Data extract:
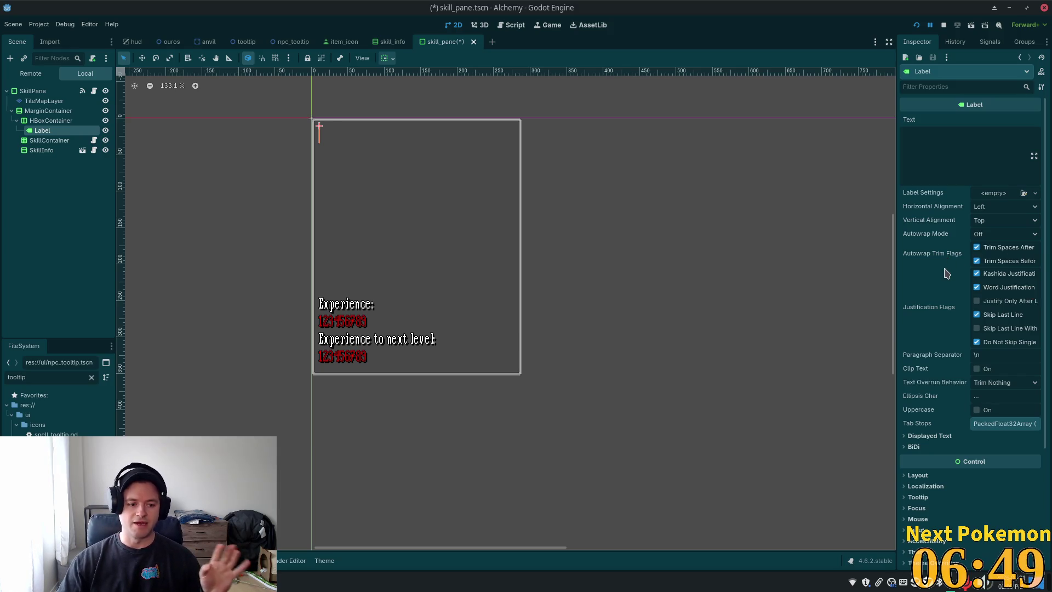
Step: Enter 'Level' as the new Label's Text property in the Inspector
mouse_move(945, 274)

---

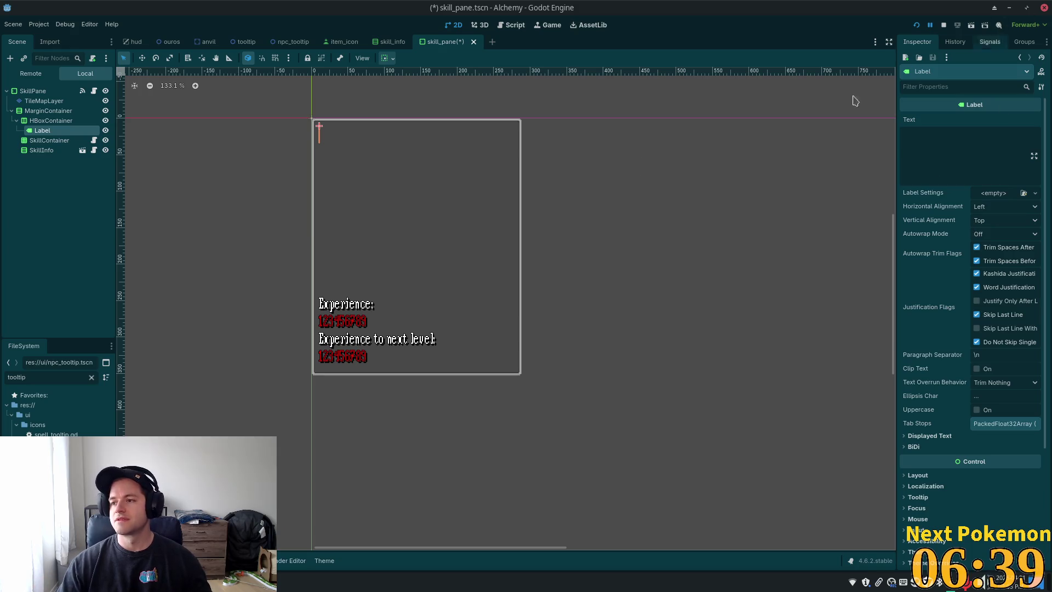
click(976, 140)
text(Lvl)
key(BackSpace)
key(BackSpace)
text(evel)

---

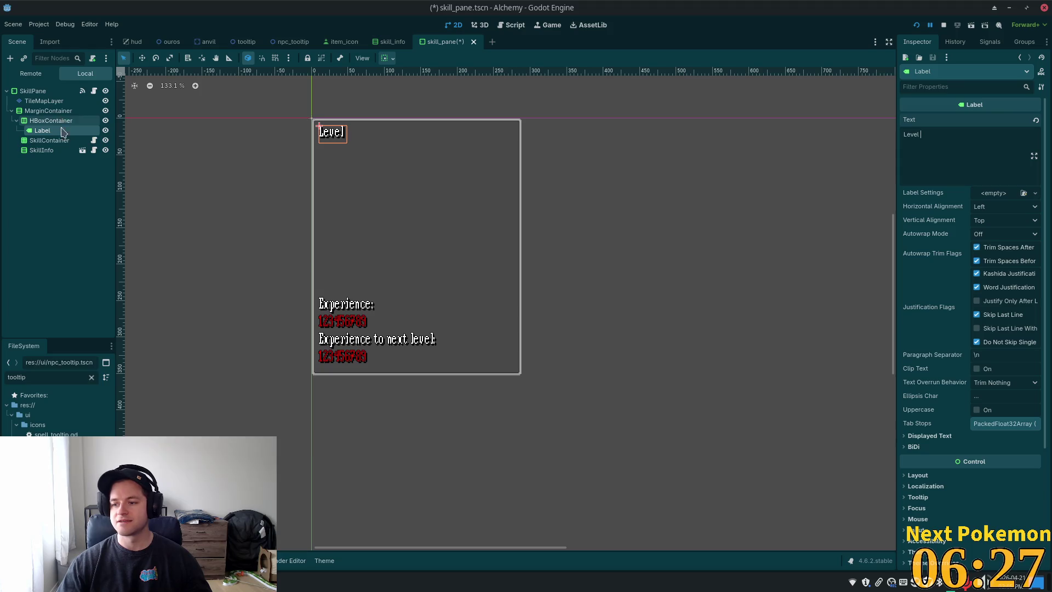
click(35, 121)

What the exercise asks:
Where the listing above has a line with "Step: Enter 'Level'", start there, and output every line exactly through the line with "mouse_move(945, 274)", which is also included.

Task result:
Step: Enter 'Level' as the new Label's Text property in the Inspector
mouse_move(945, 274)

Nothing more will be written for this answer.